Political Contributions Accountability. Yet another resolution bit the dust at Southern Company. We had asked for semi-annual public reporting on Southern’s political contributions to candidates, parties, political committees, and “527” groups (which can range from groups like the Swift Boat Vets to quasi-party groups like the Democrats’ or Republicans’ Governors Associations). After a respectable 11% vote last year, Southern had reconsidered its stance on disclosure and has now committed to maintaining control of all political donations at the parent-company level, and to posting all political contributions (including 527s) on its web site. Early on in the shareholder season, we withdrew a resolution at Eli Lilly after the company agreed to strong new board oversight and disclosure of its political contributions.
Environmental Health & Justice. Our resolution at Chevron concerning their potentially enormous environmental liabilities in Ecuador drew about the same support as last year: 9%. The lawsuit stems from the irresponsible drilling practices of Texaco in the ecologically hypersensitive rainforest regions of the country (Texaco was acquired by Chevron in 2001). Area residents have also fallen victim to a remarkable array of illnesses and cancers from relying on the petro-contaminated rivers and streams. While we are disappointed that the vote didn’t increase, there’s no question that overall, Chevron is feeling the heat on Ecuador. New York Times columnist Bob Herbert excoriated the company last October:
Please welcome the latest entry to the Chutzpah Hall of Fame: the mighty Chevron Corporation. ….Officials at Chevron do not see [the health consequences of the Ecuadorian pollution] as their problem. They will tell you that they’ve cleaned up any mess they might have made, and then some. And they will deny to their dying breath that they have harmed anyone.*

Our co-filers at Chevron this year were Amnesty International, New York State Common Retirement Fund and Boston Common Asset Management.
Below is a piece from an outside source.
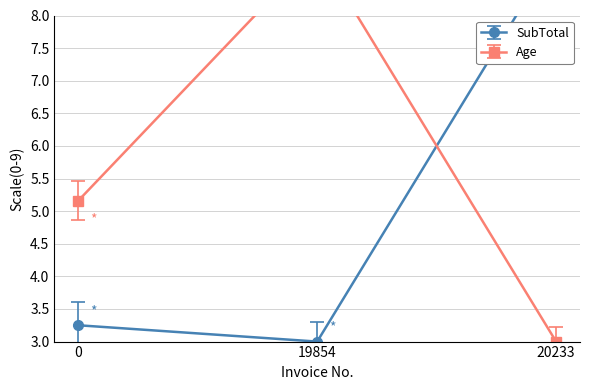

Which category has the lowest value in the SubTotal series?

19854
Following a withdrawal of last fall’s resolution at Johnson & Johnson concerning the impact of new European cosmetic safety requirements, we’ve taken part in our first multi-shareholder meeting with the company. Among other steps, we’re asking the company to sign the Compact for Safe Cosmetics.
Healthcare. Last but certainly not least, the resolution that we co-filed with members of ICCR at Pfizer (requesting it to reinstate a former policy of limiting price increases to the cost of inflation) drew 7% this year. In this sector, we’re also in dialogue with Merck about their political donations policy. We regret to report that our resolution at Avon Products requesting greater transparency related to their breast cancer philanthropy failed to gain enough votes for resubmission, but are looking forward to pressing our case at a meeting scheduled for this summer.

* “Rainforest Chernobyl,” by Bob Herbert, The New York Times, p. A21.